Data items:
════════════════════

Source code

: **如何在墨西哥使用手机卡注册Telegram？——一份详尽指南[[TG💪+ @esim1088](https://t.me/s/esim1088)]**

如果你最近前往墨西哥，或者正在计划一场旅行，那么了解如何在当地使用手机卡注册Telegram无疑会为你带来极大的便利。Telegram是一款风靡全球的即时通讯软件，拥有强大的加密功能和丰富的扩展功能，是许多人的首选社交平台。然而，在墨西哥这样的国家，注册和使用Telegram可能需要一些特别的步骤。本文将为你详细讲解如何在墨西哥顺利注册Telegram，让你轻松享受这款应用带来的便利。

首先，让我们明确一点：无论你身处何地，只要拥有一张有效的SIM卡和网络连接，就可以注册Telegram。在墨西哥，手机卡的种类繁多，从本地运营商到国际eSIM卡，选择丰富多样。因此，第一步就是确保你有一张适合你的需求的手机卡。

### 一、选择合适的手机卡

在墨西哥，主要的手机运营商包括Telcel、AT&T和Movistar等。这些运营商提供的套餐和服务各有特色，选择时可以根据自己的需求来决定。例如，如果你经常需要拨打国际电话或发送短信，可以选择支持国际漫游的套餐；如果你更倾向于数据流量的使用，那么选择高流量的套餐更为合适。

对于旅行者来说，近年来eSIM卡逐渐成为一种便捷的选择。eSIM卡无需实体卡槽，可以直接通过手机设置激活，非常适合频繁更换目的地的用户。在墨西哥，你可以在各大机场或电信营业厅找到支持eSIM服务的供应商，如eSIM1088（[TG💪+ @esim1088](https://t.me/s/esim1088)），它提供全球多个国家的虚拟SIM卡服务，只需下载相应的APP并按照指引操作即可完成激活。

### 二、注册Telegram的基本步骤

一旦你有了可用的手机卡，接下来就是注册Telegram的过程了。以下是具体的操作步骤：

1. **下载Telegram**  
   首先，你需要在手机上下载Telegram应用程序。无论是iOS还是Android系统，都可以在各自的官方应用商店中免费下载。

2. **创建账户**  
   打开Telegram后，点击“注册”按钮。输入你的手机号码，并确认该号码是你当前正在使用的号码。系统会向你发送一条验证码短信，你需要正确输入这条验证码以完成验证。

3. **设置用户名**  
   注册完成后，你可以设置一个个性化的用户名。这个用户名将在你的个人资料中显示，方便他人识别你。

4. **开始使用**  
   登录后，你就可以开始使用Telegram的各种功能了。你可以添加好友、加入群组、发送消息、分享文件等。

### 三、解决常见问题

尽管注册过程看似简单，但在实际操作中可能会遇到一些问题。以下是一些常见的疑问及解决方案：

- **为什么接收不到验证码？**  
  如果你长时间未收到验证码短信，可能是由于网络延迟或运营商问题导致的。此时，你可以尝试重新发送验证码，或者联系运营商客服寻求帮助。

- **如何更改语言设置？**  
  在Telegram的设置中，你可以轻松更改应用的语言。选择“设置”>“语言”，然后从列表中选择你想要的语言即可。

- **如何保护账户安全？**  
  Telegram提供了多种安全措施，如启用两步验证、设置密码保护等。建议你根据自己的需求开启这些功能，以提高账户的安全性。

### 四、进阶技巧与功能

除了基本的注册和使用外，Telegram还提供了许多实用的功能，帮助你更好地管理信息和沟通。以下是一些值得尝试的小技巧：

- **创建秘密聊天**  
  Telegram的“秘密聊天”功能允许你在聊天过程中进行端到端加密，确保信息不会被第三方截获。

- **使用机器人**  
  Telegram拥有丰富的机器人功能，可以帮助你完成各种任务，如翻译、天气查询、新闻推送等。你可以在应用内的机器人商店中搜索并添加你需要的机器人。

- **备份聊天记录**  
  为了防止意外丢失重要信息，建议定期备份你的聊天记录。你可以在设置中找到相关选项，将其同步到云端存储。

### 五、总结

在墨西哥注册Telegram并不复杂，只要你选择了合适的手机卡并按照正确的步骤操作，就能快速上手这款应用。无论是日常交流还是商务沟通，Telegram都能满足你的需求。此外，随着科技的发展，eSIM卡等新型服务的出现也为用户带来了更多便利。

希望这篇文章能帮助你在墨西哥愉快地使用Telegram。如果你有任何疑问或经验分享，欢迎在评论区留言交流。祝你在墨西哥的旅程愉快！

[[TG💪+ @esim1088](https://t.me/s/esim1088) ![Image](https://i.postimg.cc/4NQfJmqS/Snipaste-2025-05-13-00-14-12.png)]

════════════════════

# [What you need to do]
Copy out the lines above exactly, beginning at the one that contains "3. **设置用户名**" and ending at the one that contains "在Telegram的设置中，".

# [Task response]
3. **设置用户名**  
   注册完成后，你可以设置一个个性化的用户名。这个用户名将在你的个人资料中显示，方便他人识别你。

4. **开始使用**  
   登录后，你就可以开始使用Telegram的各种功能了。你可以添加好友、加入群组、发送消息、分享文件等。

### 三、解决常见问题

尽管注册过程看似简单，但在实际操作中可能会遇到一些问题。以下是一些常见的疑问及解决方案：

- **为什么接收不到验证码？**  
  如果你长时间未收到验证码短信，可能是由于网络延迟或运营商问题导致的。此时，你可以尝试重新发送验证码，或者联系运营商客服寻求帮助。

- **如何更改语言设置？**  
  在Telegram的设置中，你可以轻松更改应用的语言。选择“设置”>“语言”，然后从列表中选择你想要的语言即可。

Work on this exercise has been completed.